─── SUPPLIED MATERIAL ───

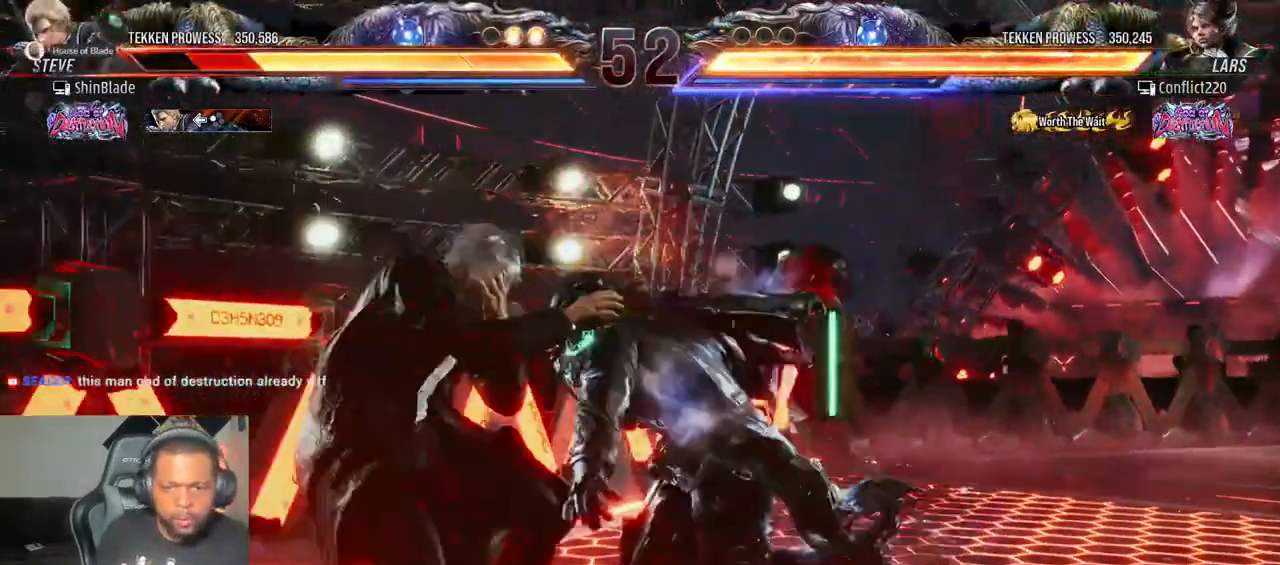
{"buttons": ["DPAD_LEFT"], "left_stick": "center", "right_stick": "center", "events": [[17, "CROSS", "down"], [17, "TRIANGLE", "up"], [67, "CROSS", "up"], [83, "CIRCLE", "up"]]}
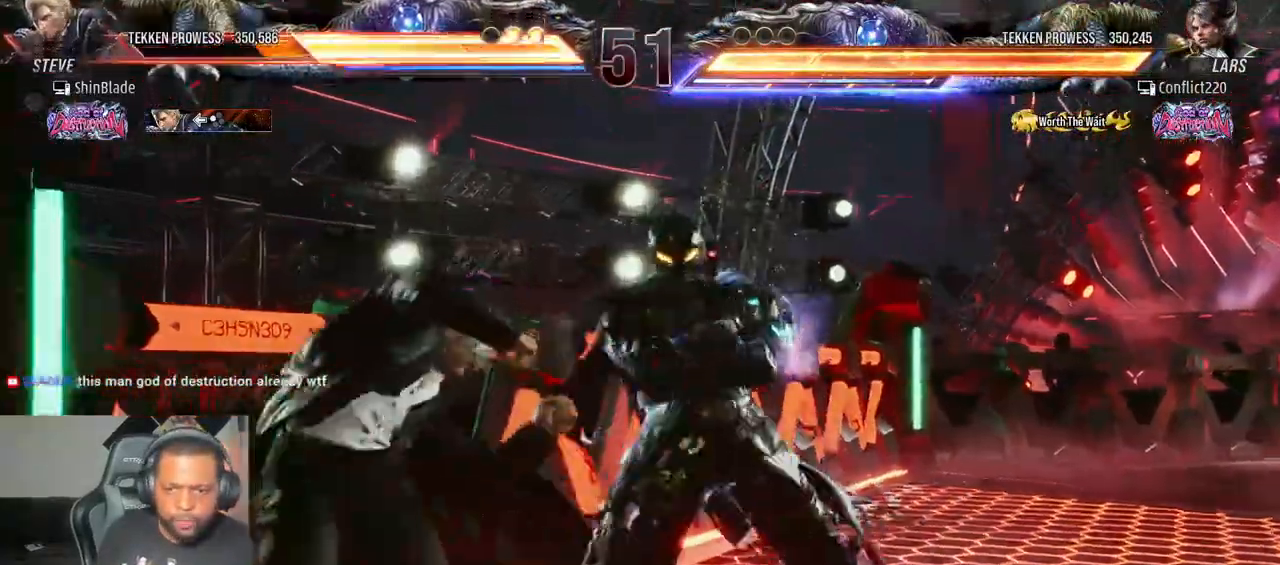
{"buttons": ["DPAD_LEFT"], "left_stick": "up", "right_stick": "center", "events": [[33, "DPAD_DOWN", "down"], [133, "SQUARE", "down"], [217, "DPAD_DOWN", "up"], [233, "DPAD_LEFT", "up"], [250, "SQUARE", "up"], [333, "DPAD_DOWN", "down"], [400, "DPAD_DOWN", "up"], [467, "DPAD_LEFT", "down"], [467, "left_stick", "up"]]}
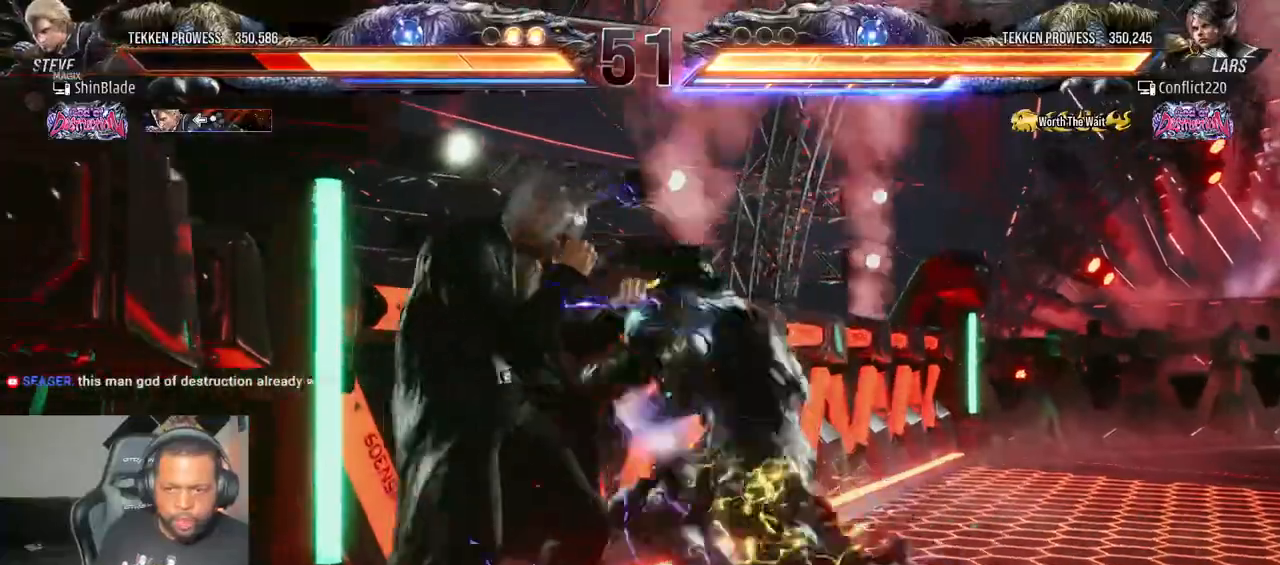
{"buttons": ["DPAD_DOWN", "DPAD_LEFT"], "left_stick": "center", "right_stick": "center", "events": [[67, "left_stick", "center"], [450, "DPAD_DOWN", "down"]]}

───

== WHAT YOU HAVE TO DO ==
Every line of the material must be returned exactly; leave the images out.

== RESPONSE ==
{"buttons": ["DPAD_LEFT"], "left_stick": "center", "right_stick": "center", "events": [[17, "CROSS", "down"], [17, "TRIANGLE", "up"], [67, "CROSS", "up"], [83, "CIRCLE", "up"]]}
{"buttons": ["DPAD_LEFT"], "left_stick": "up", "right_stick": "center", "events": [[33, "DPAD_DOWN", "down"], [133, "SQUARE", "down"], [217, "DPAD_DOWN", "up"], [233, "DPAD_LEFT", "up"], [250, "SQUARE", "up"], [333, "DPAD_DOWN", "down"], [400, "DPAD_DOWN", "up"], [467, "DPAD_LEFT", "down"], [467, "left_stick", "up"]]}
{"buttons": ["DPAD_DOWN", "DPAD_LEFT"], "left_stick": "center", "right_stick": "center", "events": [[67, "left_stick", "center"], [450, "DPAD_DOWN", "down"]]}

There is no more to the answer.